Anstecken

[380] Anstêcken, verb. reg. act. 1. An ein anderes Ding stecken, und zwar,

1) Eigentlich. Den Braten anstecken, an den Bratspieß. Den Ring anstecken, an den Finger. Das Rad anstecken, an die Achse. Ingleichen, mit Nadeln an etwas befestigen. Einen Brief an den Vorhang anstecken. Ein Band anstecken. Daher die Ansteckärmel, kurze leinene Ärmel mit Streifen des andern Geschlechtes, welche an das Hemd angestecket werden.

2) In figürlicher Bedeutung. (a) Anzünden, doch nur im gemeinen Leben, Niedersächsisch ansticken. Eine Fackel, ein Licht anstecken. Die Feinde haben das Haus, die Stadt angesteckt. Das Feuer steckte auch die benachbarten Häuser an. Sie droheten, uns das Haus über dem Kopfe anzustecken. Stecken bedeutet überhaupt, eine Sache in die andere thun. Diese Bedeutung setzt daher voraus, daß das Feuer in oder an diejenige Sache, welche angezündet werden soll, gesteckt wird. Bey dem Anstecken eines Lichtes ist es umgekehret, indem dasselbe an das Feuer gesteckt wird. (b) Mittheilen, doch nur von Krankheiten, durch die Ausdünstung mittheilen, und nach einer noch weitern Figur, auch von Irrthümern, Thorheiten, Lastern u.s.f. Eine ansteckende Krankheit, die sich durch Berührung, oder durch die bloße Ausdünstung andern mittheilet. Die Blattern stecken an, sind eine ansteckende Krankheit. Von oder mit einer Krankheit angestecket werden. Ein räudiges Schaf stecket die ganze Herde an. Der Aberglaube hat ganze Länder mit seinem Gifte angestecket. Welch ein Bösewicht hat deine Vernunft mit seiner Raserey angesteckt? Dusch. Ein ungesunder Verstand steckt oft auch das Herz an.

2. Anfangen zu stecken. 1) In den Bergwerken, wo es so viel bedeutet, als mit Pfählen zu befestigen oder zu verbauen anfangen. Die Strecke muß mit Getriebe angestecket werden, welches im lockern Gebirge geschiehet, das Einfallen zu verhindern. 2) Ein Faß Bier, oder Wein anstecken, anfangen davon zu zapfen, weil ein solches Faß mit dem Ansteckneber oder Ansteckbohrer angebohret, und alsdann der Hahn hinein gestecket wird. In den gemeinen Mundarten sagt man dafür anstechen.
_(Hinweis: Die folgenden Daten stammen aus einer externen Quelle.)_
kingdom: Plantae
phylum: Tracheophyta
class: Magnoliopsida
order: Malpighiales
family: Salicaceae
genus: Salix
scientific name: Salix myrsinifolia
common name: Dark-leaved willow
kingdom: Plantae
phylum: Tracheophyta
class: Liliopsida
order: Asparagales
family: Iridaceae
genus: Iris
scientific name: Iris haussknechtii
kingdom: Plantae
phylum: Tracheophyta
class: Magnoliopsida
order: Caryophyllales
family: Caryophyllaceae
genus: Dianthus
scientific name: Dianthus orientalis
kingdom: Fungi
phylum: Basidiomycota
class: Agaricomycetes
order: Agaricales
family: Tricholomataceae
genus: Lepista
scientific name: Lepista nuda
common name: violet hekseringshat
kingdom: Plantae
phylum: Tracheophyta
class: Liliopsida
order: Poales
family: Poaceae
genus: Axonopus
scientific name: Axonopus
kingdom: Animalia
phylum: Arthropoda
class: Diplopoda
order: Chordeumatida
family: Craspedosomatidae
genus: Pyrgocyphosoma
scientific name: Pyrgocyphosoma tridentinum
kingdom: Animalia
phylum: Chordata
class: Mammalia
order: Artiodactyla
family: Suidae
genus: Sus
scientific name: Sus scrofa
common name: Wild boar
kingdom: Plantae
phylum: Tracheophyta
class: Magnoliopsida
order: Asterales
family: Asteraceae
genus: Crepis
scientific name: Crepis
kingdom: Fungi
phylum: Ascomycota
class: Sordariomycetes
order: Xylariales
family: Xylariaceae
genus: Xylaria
So auch die Ansteckung in allen obigen Bedeutungen.

Anm. Da anstecken eigentlich aus der Niedersächsischen Mundart herstammet, so darf man sich nicht wundern, wenn die ältern Oberdeutschen Schriftsteller dieses Verbum, mit dem ihnen eigenen Hauchlaute, anstechen ausdrucken.


Ein mast mit stachel wol geslagen,

Da was sein Vane gestechet an.


Ein Mast mit Stahl wohl beschlagen, daran wurde seine Fahne[380] angestecket, heißt es in Strykers Rhythm. Abschn. 28. S. Stechen und Stecken.

Quelle:
Adelung, Grammatisch-kritisches Wörterbuch der Hochdeutschen Mundart, Band 1. Leipzig 1793, S. 380-381.